# Found two year old LGD’s -will they work?



## Avodah (Jun 20, 2016)

https://kansascity.craigslist.org/grd/d/livestock-guardian-dogs/6451440676.html


I really don’t have time to train a puppy. We have 15 ewes (who are all lambing right now ). We rotationally graze and will follow the sheep with pigs and then chickens. From what I read 2 LGDs is the best choice. We don’t have 100% perimeter fencing so they will be in the electric fence with the animals. 

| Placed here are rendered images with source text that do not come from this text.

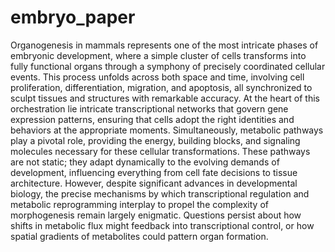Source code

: # embryo_paper

Organogenesis in mammals represents one of the most intricate phases of embryonic development, where a simple cluster of cells transforms into fully functional organs through a symphony of precisely coordinated cellular events. This process unfolds across both space and time, involving cell proliferation, differentiation, migration, and apoptosis, all synchronized to sculpt tissues and structures with remarkable accuracy. At the heart of this orchestration lie intricate transcriptional networks that govern gene expression patterns, ensuring that cells adopt the right identities and behaviors at the appropriate moments. Simultaneously, metabolic pathways play a pivotal role, providing the energy, building blocks, and signaling molecules necessary for these cellular transformations. These pathways are not static; they adapt dynamically to the evolving demands of development, influencing everything from cell fate decisions to tissue architecture. However, despite significant advances in developmental biology, the precise mechanisms by which transcriptional regulation and metabolic reprogramming interplay to propel the complexity of morphogenesis remain largely enigmatic. Questions persist about how shifts in metabolic flux might feedback into transcriptional control, or how spatial gradients of metabolites could pattern organ formation.

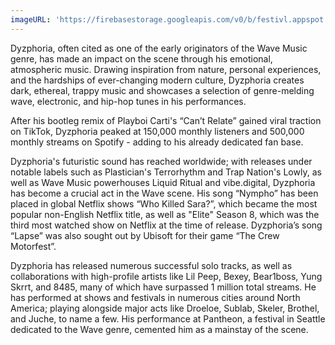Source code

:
 ```yaml
---
imageURL: 'https://firebasestorage.googleapis.com/v0/b/festivl.appspot.com/o/wicked-woods-2025%2FDyzphoria.jpg?alt=media&token=55efdb04-9d19-42c3-81ee-fbda1f9dd0d4'
---
```


Dyzphoria, often cited as one of the early originators of the Wave Music genre, has made an impact on the scene through his emotional, atmospheric music. Drawing inspiration from nature, personal experiences, and the hardships of ever-changing modern culture, Dyzphoria creates dark, ethereal, trappy music and showcases a selection of genre-melding wave, electronic, and hip-hop tunes in his performances.

After his bootleg remix of Playboi Carti's “Can’t Relate” gained viral traction on TikTok, Dyzphoria peaked at 150,000 monthly listeners and 500,000 monthly streams on Spotify - adding to his already dedicated fan base.

Dyzphoria's futuristic sound has reached worldwide; with releases under notable labels such as Plastician's Terrorhythm and Trap Nation's Lowly, as well as Wave Music powerhouses Liquid Ritual and vibe.digital, Dyzphoria has become a crucial act in the Wave scene. His song “Nympho” has been placed in global Netflix shows “Who Killed Sara?”, which became the most popular non-English Netflix title, as well as "Elite" Season 8, which was the third most watched show on Netflix at the time of release. Dyzphoria’s song “Lapse” was also sought out by Ubisoft for their game “The Crew Motorfest”.

Dyzphoria has released numerous successful solo tracks, as well as collaborations with high-profile artists like Lil Peep, Bexey, Bear1boss, Yung Skrrt, and 8485, many of which have surpassed 1 million total streams. He has performed at shows and festivals in numerous cities around North America; playing alongside major acts like Droeloe, Sublab, Skeler, Brothel, and Juche, to name a few. His performance at Pantheon, a festival in Seattle dedicated to the Wave genre, cemented him as a mainstay of the scene.
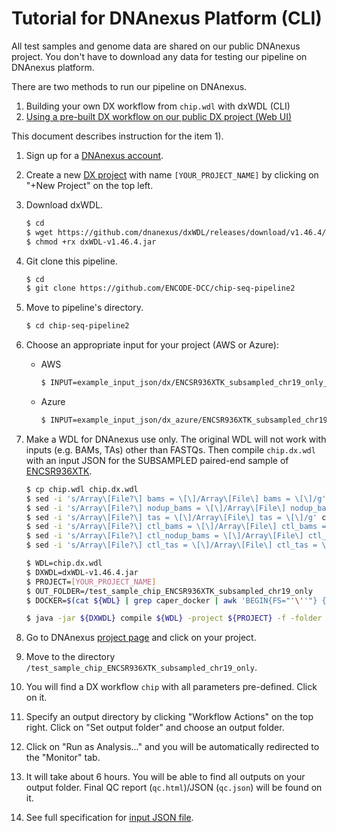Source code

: # Tutorial for DNAnexus Platform (CLI)

All test samples and genome data are shared on our public DNAnexus project. You don't have to download any data for testing our pipeline on DNAnexus platform.

There are two methods to run our pipeline on DNAnexus.

1) Building your own DX workflow from `chip.wdl` with dxWDL (CLI)
2) [Using a pre-built DX workflow on our public DX project (Web UI)](tutorial_dx_web.md)

This document describes instruction for the item 1).

1. Sign up for a [DNAnexus account](https://platform.DNAnexus.com/register).

2. Create a new [DX project](https://platform.DNAnexus.com/projects) with name `[YOUR_PROJECT_NAME]` by clicking on "+New Project" on the top left.

3. Download dxWDL.
    ```bash
    $ cd
    $ wget https://github.com/dnanexus/dxWDL/releases/download/v1.46.4/dxWDL-v1.46.4.jar
    $ chmod +rx dxWDL-v1.46.4.jar
    ```

4. Git clone this pipeline.
    ```bash
    $ cd
    $ git clone https://github.com/ENCODE-DCC/chip-seq-pipeline2
    ```

5. Move to pipeline's directory.
    ```bash
    $ cd chip-seq-pipeline2
    ```

6. Choose an appropriate input for your project (AWS or Azure):
    * AWS
      ```bash
      $ INPUT=example_input_json/dx/ENCSR936XTK_subsampled_chr19_only_dx.json
      ```
    * Azure
      ```bash
      $ INPUT=example_input_json/dx_azure/ENCSR936XTK_subsampled_chr19_only_dx_azure.json
      ```

7. Make a WDL for DNAnexus use only. The original WDL will not work with inputs (e.g. BAMs, TAs) other than FASTQs. Then compile `chip.dx.wdl` with an input JSON for the SUBSAMPLED paired-end sample of [ENCSR936XTK](https://www.encodeproject.org/experiments/ENCSR936XTK/).
    ```bash
    $ cp chip.wdl chip.dx.wdl
    $ sed -i 's/Array\[File?\] bams = \[\]/Array\[File\] bams = \[\]/g' chip.dx.wdl
    $ sed -i 's/Array\[File?\] nodup_bams = \[\]/Array\[File\] nodup_bams = \[\]/g' chip.dx.wdl
    $ sed -i 's/Array\[File?\] tas = \[\]/Array\[File\] tas = \[\]/g' chip.dx.wdl
    $ sed -i 's/Array\[File?\] ctl_bams = \[\]/Array\[File\] ctl_bams = \[\]/g' chip.dx.wdl
    $ sed -i 's/Array\[File?\] ctl_nodup_bams = \[\]/Array\[File\] ctl_nodup_bams = \[\]/g' chip.dx.wdl
    $ sed -i 's/Array\[File?\] ctl_tas = \[\]/Array\[File\] ctl_tas = \[\]/g' chip.dx.wdl
    ```

    ```bash
    $ WDL=chip.dx.wdl
    $ DXWDL=dxWDL-v1.46.4.jar
    $ PROJECT=[YOUR_PROJECT_NAME]
    $ OUT_FOLDER=/test_sample_chip_ENCSR936XTK_subsampled_chr19_only
    $ DOCKER=$(cat ${WDL} | grep caper_docker | awk 'BEGIN{FS="'\''"} {print $2}')

    $ java -jar ${DXWDL} compile ${WDL} -project ${PROJECT} -f -folder ${OUT_FOLDER} -defaults ${INPUT} -extras <(echo "{\"default_runtime_attributes\":{\"docker\":\"${DOCKER}\"}}")
    ```

8. Go to DNAnexus [project page](https://platform.DNAnexus.com/projects) and click on your project.

9. Move to the directory `/test_sample_chip_ENCSR936XTK_subsampled_chr19_only`.

10. You will find a DX workflow `chip` with all parameters pre-defined. Click on it. 

11. Specify an output directory by clicking "Workflow Actions" on the top right. Click on "Set output folder" and choose an output folder.

12. Click on "Run as Analysis..." and you will be automatically redirected to the "Monitor" tab.

13. It will take about 6 hours. You will be able to find all outputs on your output folder. Final QC report (`qc.html`)/JSON (`qc.json`) will be found on it.

14. See full specification for [input JSON file](input.md).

I’m not opposed to spending some time with them each day training but I just don’t want to put in the work of 8week old pups. Do you think these two would be a good choice for my needs? I am just not sure, and can’t find any clear information, on wether you are better off buying puppies and training yourself or buying older ones that are trained or half trained.

Thanks!


----------



## hunter63 (Jan 4, 2005)

Why are they for sale......?


----------



## motdaugrnds (Jul 3, 2002)

Avodah, every LGD is a gamble, even the puppies. Two year olds are in the last stage of their adolescents and, as so, are still testing limits. Were I in your shoes and near enough to them I would probably go over and spend the day with the owners watching those two dogs BEFORE I actually bought them. That day I would make sure I saw how they acted with the animals YOU are going to have them with; AND I'ld make sure I am comfortable with the way they both interact with me. Even then if I did decide to purchase them, I would not leave them with my particular animals without supervision until I was sure the way I saw them interact on the other place got carried over to the animals on my place.


----------



## Pyrpup2016 (Sep 11, 2016)

What motdaugrnds said, plus, even if you do bring them home, don't leave them unattended with the lambing ewes this first season. Newborns and the afterbirths are a real test of even tested LGDs. Introduce them slowly and by next lambing they should be trustworthy. I've several times recommended the site "Bountiful Farm" for very detailed good training advice for the LGD.s Go to their Training Seminars, and you'll learn a lot about these wonderful dogs.


----------



## haypoint (Oct 4, 2006)

IMHO, Bad idea. Also, pass up any 2 year old **** dogs that might be gun shy.
IMHO, LGD use is very limited and in those rare situations only with intensive training, starting at 8 weeks.


----------



## mystang89 (Oct 10, 2012)

I responded to the thread toy posted a question to but I agree with haypoint


----------



## Solar Geek (Mar 14, 2014)

Avodah said:


> https://kansascity.craigslist.org/grd/d/livestock-guardian-dogs/6451440676.html
> 
> 
> I really don’t have time to train a puppy. We have 15 ewes (who are all lambing right now ). We rotationally graze and will follow the sheep with pigs and then chickens. From what I read 2 LGDs is the best choice. We don’t have 100% perimeter fencing so they will be in the electric fence with the animals.
> ...


I looked at the craigslist ad but it said they were only 8 months old? Not 2 years. But maybe it was just the way you typed the "title" of the thread? Their real age may change some people's responses.


----------